* **Provided data**
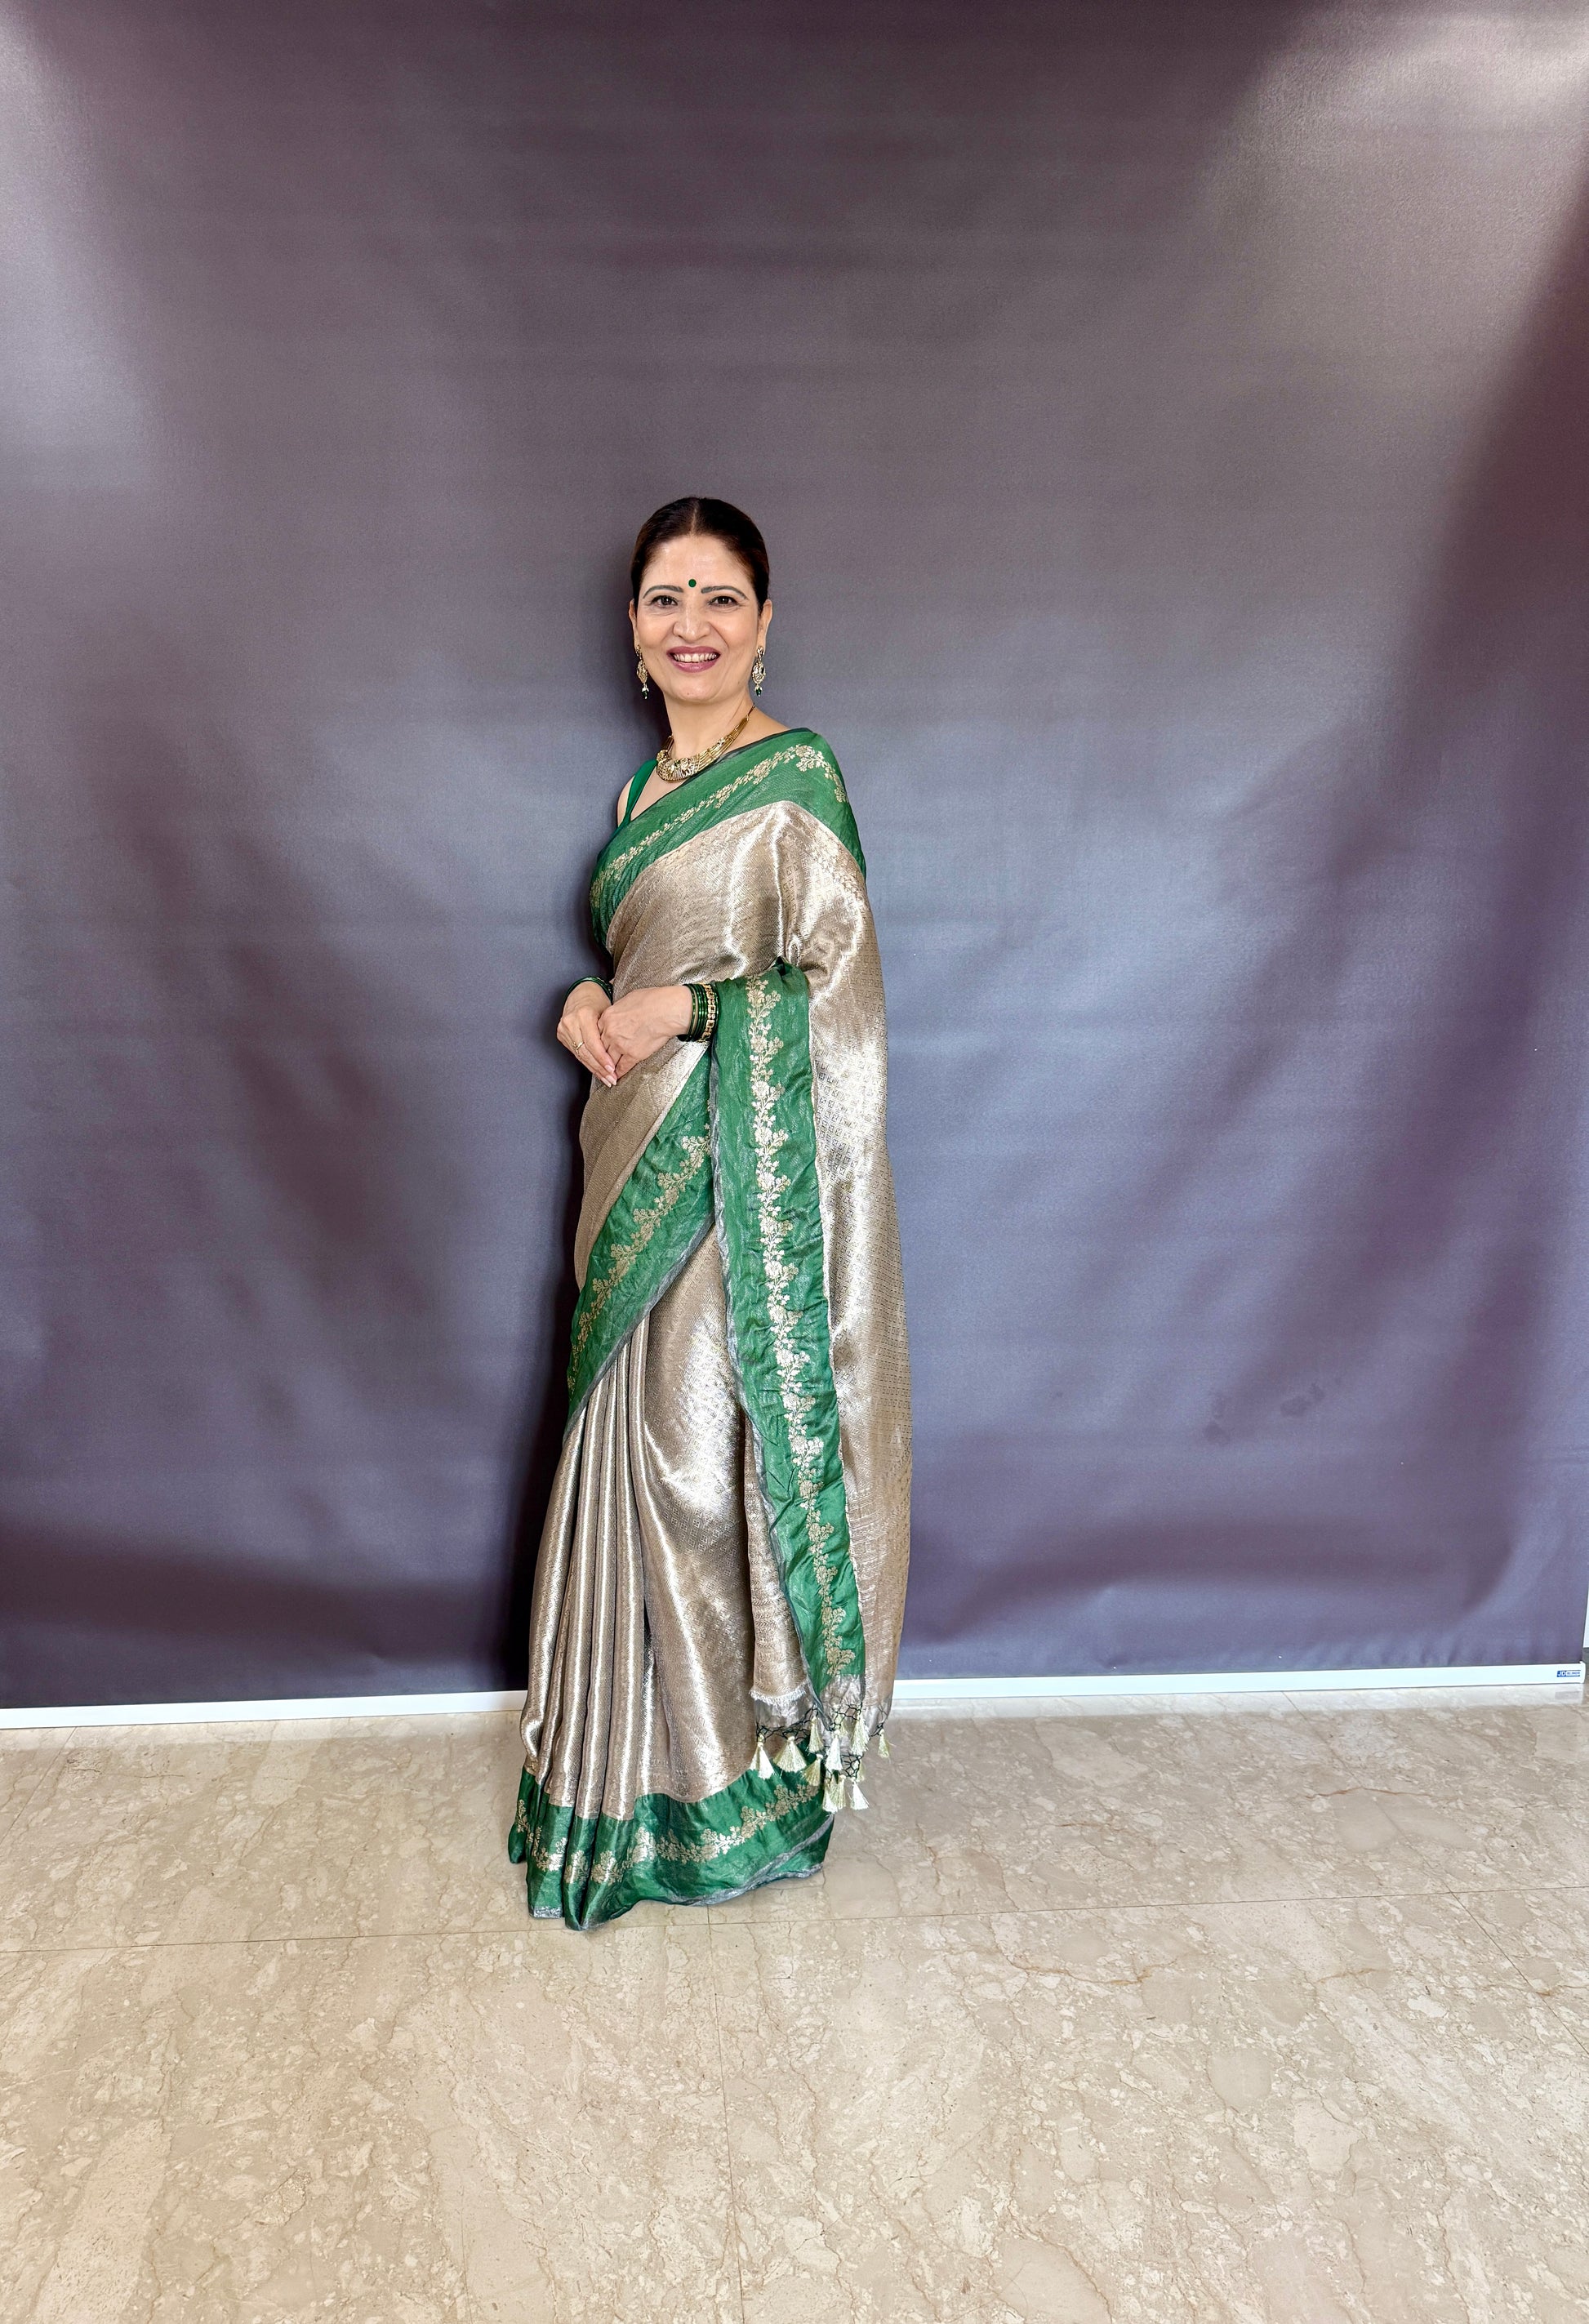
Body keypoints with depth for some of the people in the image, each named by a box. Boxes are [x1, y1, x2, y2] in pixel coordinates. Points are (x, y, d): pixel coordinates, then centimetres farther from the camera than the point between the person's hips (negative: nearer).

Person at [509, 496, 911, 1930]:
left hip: (742, 1175, -8)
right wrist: (592, 1004, 2)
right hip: (646, 1168, 8)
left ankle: (743, 1782, 21)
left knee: (712, 1451, 0)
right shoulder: (655, 786, 16)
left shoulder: (791, 778, -10)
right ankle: (666, 1752, 33)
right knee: (652, 1445, 14)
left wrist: (682, 1010, -18)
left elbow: (838, 983, -14)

* **Aim of the exercise**
Update the rows above by changing every "right" to "R" and keeping everything else the same. Leave the pictures out of your answer.

* **Written reply**
Body keypoints with depth for some of the people in the image, each named by a box. Boxes are [x1, y1, x2, y2] in pixel coordinates. Points are (x, y, d): pixel coordinates, then centimetres farther from the camera than the point between the person's hips (negative: nearer).

Person at [509, 496, 911, 1930]:
left hip: (742, 1175, -8)
R wrist: (592, 1004, 2)
R hip: (646, 1168, 8)
left ankle: (743, 1782, 21)
left knee: (712, 1451, 0)
R shoulder: (655, 786, 16)
left shoulder: (791, 778, -10)
R ankle: (666, 1752, 33)
R knee: (652, 1445, 14)
left wrist: (682, 1010, -18)
left elbow: (838, 983, -14)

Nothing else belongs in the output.